The wordlists used by ELT publishers are based on criteria around frequency in order to ensure that the basic vocabulary we teach is going to be generally useful for students. They can’t just add words willy nilly because they’re currently trending. When something becomes frequent enough to merit inclusion, like climate change, it goes in. It’d look a bit silly if climate emergency was suddenly touted as a must-teach term only to have it fade from usage or be outgunned by climate crisis or climate catastrophe a few months along the line. And what comes after the crisis has been declared? Well, there’s already talk of climate action by climate activists and looking at the corpus data, climate goals, climate targets, climate adaptation, climate strategies and climate solutions are all gaining ground.

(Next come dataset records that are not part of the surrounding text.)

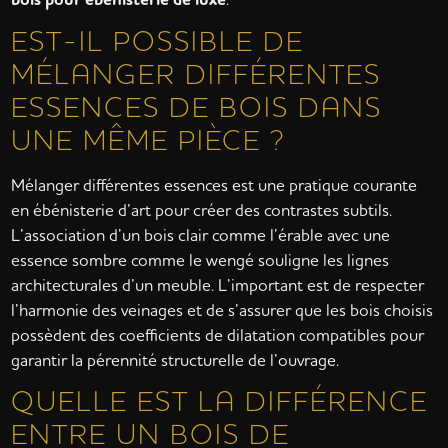
EST-IL POSSIBLE DE
MÉLANGER DIFFÉRENTES
ESSENCES DE BOIS DANS
UNE MÊME PIÈCE ?
Mélanger différentes essences est une pratique courante
en ébénisterie d’art pour créer des contrastes subtils.
L’association d’un bois clair comme l’érable avec une
essence sombre comme le wengé souligne les lignes
architecturales d’un meuble. L’important est de respecter
l’harmonie des veinages et de s’assurer que les bois choisis
possèdent des coefficients de dilatation compatibles pour
garantir la pérennité structurelle de l’ouvrage.
QUELLE EST LA DIFFÉRENCE
ENTRE UN BOIS DE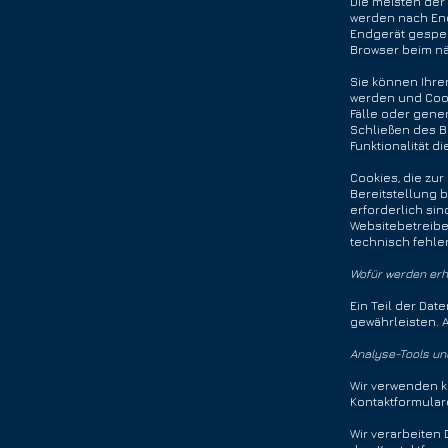
Die meisten der
werden nach End
Endgerät gespei
Browser beim na
Sie können Ihre
werden und Cook
Fälle oder gen
Schließen des Br
Funktionalität d
Cookies, die zu
Bereitstellung b
erforderlich sin
Websitebetreibe
technisch fehler
Wofür werden er
Ein Teil der Dat
gewährleisten.
Analyse-Tools und
Wir verwenden k
Kontaktformular
Wir verarbeiten 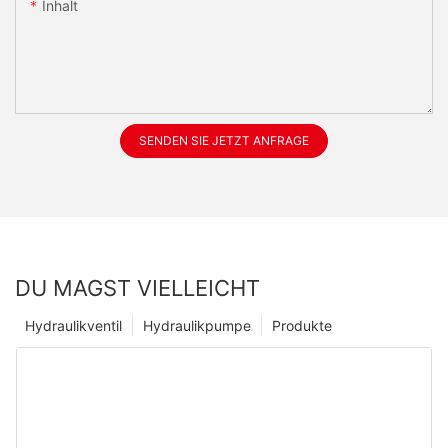
Inhalt
SENDEN SIE JETZT ANFRAGE
DU MAGST VIELLEICHT
Hydraulikventil
Hydraulikpumpe
Produkte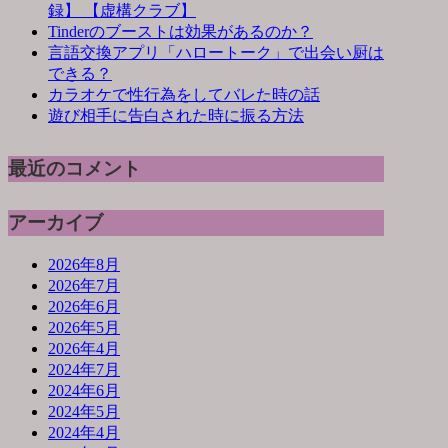
録】 【虚構クラブ】
Tinderのブーストは効果があるのか？
言語交換アプリ「ハロートーク」で出会い厨は
できる？
カラオケで性行為をしてバレた時の話
遊び相手に告白された時に振る方法
最近のコメント
アーカイブ
2026年8月
2026年7月
2026年6月
2026年5月
2026年4月
2024年7月
2024年6月
2024年5月
2024年4月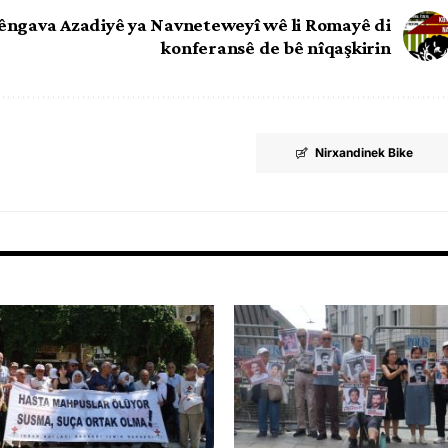
êngava Azadiyê ya Navneteweyî wê li Romayê di
konferansê de bê nîqaşkirin
Nirxandinek Bike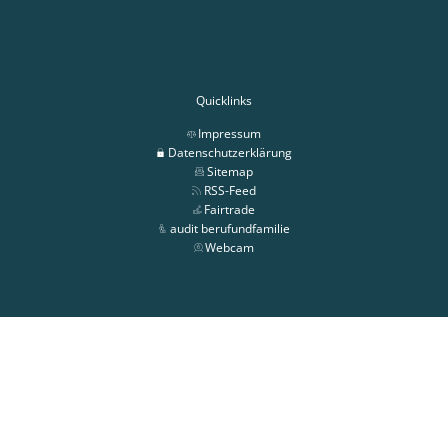
Quicklinks
Impressum
Datenschutzerklärung
Sitemap
RSS-Feed
Fairtrade
audit berufundfamilie
Webcam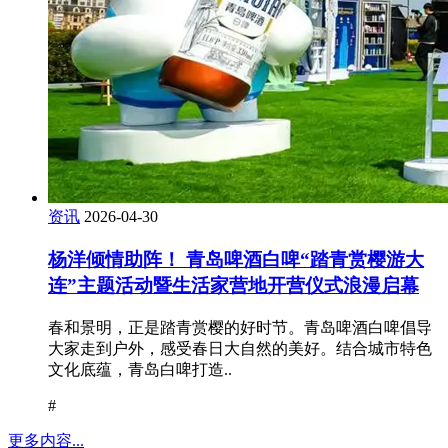
资讯
2026-04-30
杨洋倾情助阵！ 青岛啤酒白啤“踏青赏樱游大
连”主题活动暨生活家营地开营仪式浪漫启幕
春和景明，正是踏青赏樱的好时节。青岛啤酒白啤倡导
大家走到户外，感受春日大自然的美好。结合城市特色
文化底蕴，青岛白啤打造..
#
更多内容...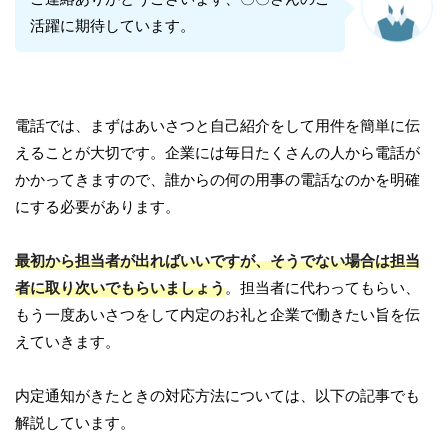
活躍に期待しています。
電話では、まずはあいさつと自己紹介をして用件を簡単に伝
えることが大切です。企業には毎日たくさんの人から電話が
かかってきますので、誰からの何の用事の電話なのかを明確
にする必要があります。
最初から担当者が出ればいいですが、そうでない場合は担当
者に取り次いでもらいましょう
。担当者に代わってもらい、
もう一度あいさつをして内定のお礼と企業で働きたい旨を伝
えていきます。
内定通知がきたときの対応方法については、以下の記事でも
解説しています。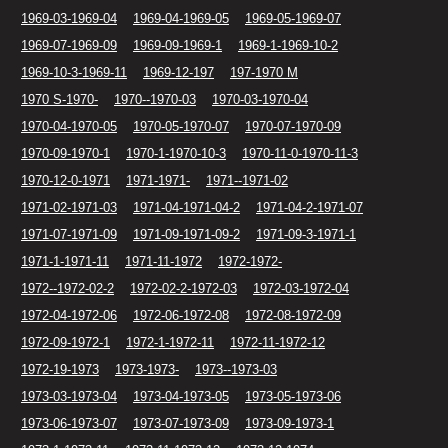
1969-03-1969-04
1969-04-1969-05
1969-05-1969-07
1969-07-1969-09
1969-09-1969-1
1969-1-1969-10-2
1969-10-3-1969-11
1969-12-197
197-1970 M
1970 S-1970-
1970--1970-03
1970-03-1970-04
1970-04-1970-05
1970-05-1970-07
1970-07-1970-09
1970-09-1970-1
1970-1-1970-10-3
1970-11-0-1970-11-3
1970-12-0-1971
1971-1971-
1971--1971-02
1971-02-1971-03
1971-04-1971-04-2
1971-04-2-1971-07
1971-07-1971-09
1971-09-1971-09-2
1971-09-3-1971-1
1971-1-1971-11
1971-11-1972
1972-1972-
1972--1972-02-2
1972-02-2-1972-03
1972-03-1972-04
1972-04-1972-06
1972-06-1972-08
1972-08-1972-09
1972-09-1972-1
1972-1-1972-11
1972-11-1972-12
1972-19-1973
1973-1973-
1973--1973-03
1973-03-1973-04
1973-04-1973-05
1973-05-1973-06
1973-06-1973-07
1973-07-1973-09
1973-09-1973-1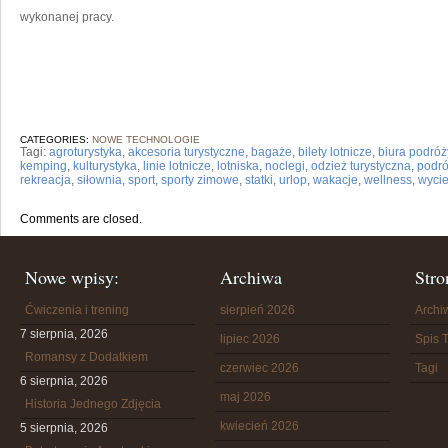
wykonanej pracy.
CATEGORIES:
NOWE TECHNOLOGIE
Tagi:
agroturystyka
,
akcesoria turystyczne
,
bagaże
,
bilety lotnicze
,
biura podróż
kemping
,
kulturystyka
,
linie lotnicze
,
lotniska
,
noclegi
,
odzież turystyczna
,
podró
rekreacja
,
siłownia
,
sport
,
sporty zimowe
,
statki
,
urlop
,
wakacje
,
wellness
,
wycie
Comments are closed.
Nowe wpisy:
Archiwa
Stro
Ćwiczenia i trening
sierpień 2026
Arch
7 sierpnia, 2026
lipiec 2026
Spis T
Romansy z Dodatkiem
czerwiec 2026
Tagi
6 sierpnia, 2026
maj 2026
Historia Jednego Zdjęcia
kwiecień 2026
5 sierpnia, 2026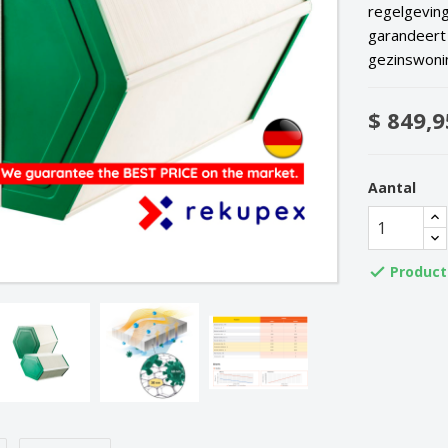
regelgeving
garandeert
gezinswoni
$ 849,9
Aantal
Product
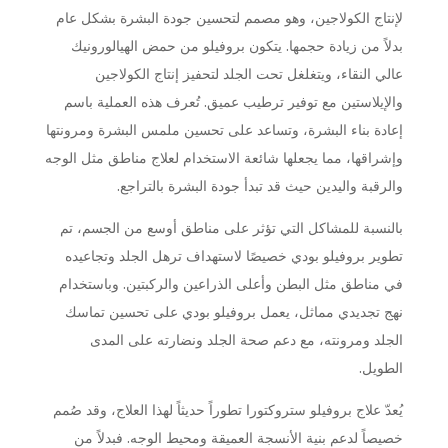
لإنتاج الكولاجين، وهو مصمم لتحسين جودة البشرة بشكل عام
بدلاً من زيادة حجمها. يتكون بروفيلو من حمض الهيالورونيك
عالي النقاء، ويتغلغل تحت الجلد لتحفيز إنتاج الكولاجين
والإيلاستين مع توفير ترطيب عميق. تُعرف هذه العملية باسم
إعادة بناء البشرة، وتساعد على تحسين ملمس البشرة ومرونتها
وإشراقها، مما يجعلها شائعة الاستخدام لعلاج مناطق مثل الوجه
والرقبة واليدين حيث قد تبدأ جودة البشرة بالتراجع.
بالنسبة للمشاكل التي تؤثر على مناطق أوسع من الجسم، تم
تطوير بروفيلو بودي خصيصًا لاستهداف ترهل الجلد وتجاعيده
في مناطق مثل البطن وأعلى الذراعين والركبتين. وباستخدام
نهج تجديدي مماثل، يعمل بروفيلو بودي على تحسين تماسك
الجلد ومرونته، مع دعم صحة الجلد ونضارته على المدى
الطويل.
يُعدّ علاج بروفيلو ستروكتورا تطوراً حديثاً لهذا العلاج، وقد صُمم
خصيصاً لدعم بنية الأنسجة العميقة ومحيط الوجه. فبدلاً من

All of which points to climate as a really key item of vocabulary that should be appearing in our ELT materials and which writers can justify including based on existing published wordlists. And remember, both publishers and vocabulary learning researchers agree that frequency-based wordlists provide a basis for a vocabulary syllabus but need to be taught alongside a good sprinkling of off-list topic vocabulary too.

Where we take it from here though I think will come down much more to classroom teachers using words like climate and environment as a springboard for discussing whatever other terms are relevant at the time they’re teaching.  You could use these Words of the Year as a starting point for discussion, take a look at some of the other ecovocabulary highlighted in dictionary blogs and activities this year, such as here  and here , compare the terms currently trending in your students’ own L1s or even explore collocations of key words directly with your students using a simple corpus tool like SkELL (designed for language learners) – try searching for words like climate, footprint, waste and environmental and clicking on ‘Word sketch’ to see the top collocates.

However you choose to tackle it though, we clearly do need to equip our learners with the language they’ll need to talk about the changing world they face. We can take our lead from linguists, lexicographers and published materials, but it’s really teachers on the ground who know what’s most relevant to their students and their context.